The chart below lists the house effect for all robopoll firms with at least 10 surveys in our database, plus the average house effect for both automated and live-interviewer polling firms. (These averages are weighted by the square root of the number of polls that each company has conducted. These averages include firms with fewer than 10 surveys, even though I haven’t listed their results in the chart.)
Most of the automated polling firms have a Republican-leaning house effect. For instance, it’s about 2 points for Rasmussen Reports (our estimate for Rasmussen includes polls conducted by its subsidiary, Pulse Opinion Research) and 4 points for SurveyUSA. Another automated polling firm, Public Policy Polling, has almost zero house effect. But some of the smaller robopoll firms, like Magellan and Merriman River Group, also have a Republican-leaning effect.
On average, the robopoll firms have a 2-point Republican-leaning house effect, whereas the live interviewer polls have a 0.7-point Democratic-leaning house effect. The difference between the two, then, is 2.7 points.
Even though there’s a fair amount of noise in our calculation of house effects, this difference is statistically significant at the 99.9 percent confidence level. As a check of robustness, I excluded the two most prolific robopoll firms, Rasmussen and SurveyUSA, from the calculation; the effect was still significant at about the 95 percent confidence level.
We can also perform a version of this calculation that includes the partisan and campaign polls.
This produces broadly similar answers, but the ‘robopoll effect’ becomes slightly larger: a difference of about 3.4 points between the automated surveys and the live ones.
This is problematic, frankly — particularly given that these effects were not very apparent in past years. Last year, for instance, while Rasmussen Reports had a slight Republican lean (as it often does), Public Policy Polling had a slight pro-Democratic lean and SurveyUSA played it right up the middle.
I also spoke with a Democratic official, who asked not to be identified, who told me that he had largely discounted using automated polls after discovering systematic differences between them and polls conducted by live interviewers. This official told me that the effects had emerged in mid-2009, and had an effect on the order of 1 to 5 points, depending on the state and the weighting techniques that were applied.
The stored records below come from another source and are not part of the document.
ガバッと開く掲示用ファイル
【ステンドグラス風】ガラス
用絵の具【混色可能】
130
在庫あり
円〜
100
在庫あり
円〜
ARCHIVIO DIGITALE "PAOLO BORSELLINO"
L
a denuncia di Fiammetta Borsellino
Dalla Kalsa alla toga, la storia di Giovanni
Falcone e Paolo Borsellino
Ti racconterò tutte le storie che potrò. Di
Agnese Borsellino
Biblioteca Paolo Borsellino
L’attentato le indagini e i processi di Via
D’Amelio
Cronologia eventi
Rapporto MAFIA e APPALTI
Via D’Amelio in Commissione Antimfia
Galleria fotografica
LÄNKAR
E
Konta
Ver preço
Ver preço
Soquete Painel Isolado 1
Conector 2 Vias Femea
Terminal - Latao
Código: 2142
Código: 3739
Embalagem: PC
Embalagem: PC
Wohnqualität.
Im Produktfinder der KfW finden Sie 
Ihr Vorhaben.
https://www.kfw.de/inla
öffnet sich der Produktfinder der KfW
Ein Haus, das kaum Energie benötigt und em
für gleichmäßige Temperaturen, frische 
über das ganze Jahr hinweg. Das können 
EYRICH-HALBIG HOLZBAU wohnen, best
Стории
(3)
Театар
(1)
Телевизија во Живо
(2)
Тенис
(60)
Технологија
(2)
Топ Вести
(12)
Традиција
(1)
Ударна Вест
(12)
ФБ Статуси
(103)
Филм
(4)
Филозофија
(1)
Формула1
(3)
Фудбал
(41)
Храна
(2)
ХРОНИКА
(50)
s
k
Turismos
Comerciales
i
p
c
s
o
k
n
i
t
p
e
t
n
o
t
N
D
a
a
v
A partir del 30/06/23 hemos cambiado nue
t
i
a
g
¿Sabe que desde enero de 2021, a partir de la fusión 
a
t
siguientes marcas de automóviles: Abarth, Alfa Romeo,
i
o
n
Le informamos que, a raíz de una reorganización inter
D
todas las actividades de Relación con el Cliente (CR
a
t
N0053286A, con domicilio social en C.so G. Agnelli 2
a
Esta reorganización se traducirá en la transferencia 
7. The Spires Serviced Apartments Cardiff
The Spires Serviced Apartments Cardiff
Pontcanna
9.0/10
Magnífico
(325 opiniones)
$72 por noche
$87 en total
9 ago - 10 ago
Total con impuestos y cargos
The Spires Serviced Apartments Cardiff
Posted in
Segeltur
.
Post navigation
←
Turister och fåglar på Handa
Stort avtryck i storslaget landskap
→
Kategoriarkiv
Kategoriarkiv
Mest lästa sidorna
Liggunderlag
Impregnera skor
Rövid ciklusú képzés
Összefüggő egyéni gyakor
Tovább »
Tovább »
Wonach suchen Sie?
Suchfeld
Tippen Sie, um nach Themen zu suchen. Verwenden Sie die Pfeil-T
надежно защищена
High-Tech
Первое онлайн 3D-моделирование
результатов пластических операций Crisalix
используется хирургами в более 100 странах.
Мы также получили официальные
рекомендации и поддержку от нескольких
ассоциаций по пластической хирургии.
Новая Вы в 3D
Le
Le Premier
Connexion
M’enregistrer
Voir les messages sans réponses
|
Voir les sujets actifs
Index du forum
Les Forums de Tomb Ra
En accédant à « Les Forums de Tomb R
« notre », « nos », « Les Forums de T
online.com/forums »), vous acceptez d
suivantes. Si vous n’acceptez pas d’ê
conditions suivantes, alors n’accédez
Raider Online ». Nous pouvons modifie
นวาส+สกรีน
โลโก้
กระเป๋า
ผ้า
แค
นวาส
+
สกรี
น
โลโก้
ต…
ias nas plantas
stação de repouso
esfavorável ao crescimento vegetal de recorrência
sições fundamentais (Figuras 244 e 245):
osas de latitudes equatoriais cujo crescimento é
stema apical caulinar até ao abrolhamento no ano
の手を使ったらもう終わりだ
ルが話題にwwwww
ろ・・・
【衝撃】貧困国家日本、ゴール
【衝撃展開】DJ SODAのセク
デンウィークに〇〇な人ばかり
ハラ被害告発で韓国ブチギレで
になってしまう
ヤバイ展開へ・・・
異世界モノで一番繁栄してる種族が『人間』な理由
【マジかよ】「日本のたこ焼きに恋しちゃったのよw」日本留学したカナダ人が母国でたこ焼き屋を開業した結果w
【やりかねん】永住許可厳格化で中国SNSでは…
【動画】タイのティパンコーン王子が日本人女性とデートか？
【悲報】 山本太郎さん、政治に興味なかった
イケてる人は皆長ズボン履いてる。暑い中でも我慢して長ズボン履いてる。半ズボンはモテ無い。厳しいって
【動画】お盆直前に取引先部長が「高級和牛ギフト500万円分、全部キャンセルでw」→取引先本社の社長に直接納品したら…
It could turn out to be that the robopolls are right and the traditional polling firms are wrong. Some of the automated polling firms, like SurveyUSA, in fact have quite strong track records. Also, there are some traditional polling firms with good track records, like Quinnipiac and Gallup, who have shown similar results to the robopolling firms.
Our forecasting models are essentially agnostic on this question. Our house effects adjustment, as I mentioned before, is calibrated to the consensus view of the broader universe of pollsters (although we give a larger voice in the consensus to the polling firms that have been most accurate in the past). It assumes that the “right” answer is somewhere in between what the automated surveys and the live interview polls are showing.
This results in a slight adjustment toward the Democratic candidate in most (although not all) states because the robopolling firms poll with much more frequency, and our models are designed to reward quality rather than quantity.
The adjustment would be more severe if we assumed that the live polling firms were right and the robopolls were wrong. I don’t think there is any basis for such an assumption until we have a chance to observe how the various firms perform this year.
If the robopolls turn out to be wrong, it will probably because of some combination of response bias (for instance, the robopolls are only getting the most enthusiastic respondents — who are almost certainly Republican this year — and are essentially overcompensating for the ‘enthusiasm gap’), and the failure of most automated polling firms to include cellphones in their samples.
Overall, this is another reason why people who are giving you overly confident answers about exactly how next Tuesday’s election is going to turn out ought to consider applying more caution.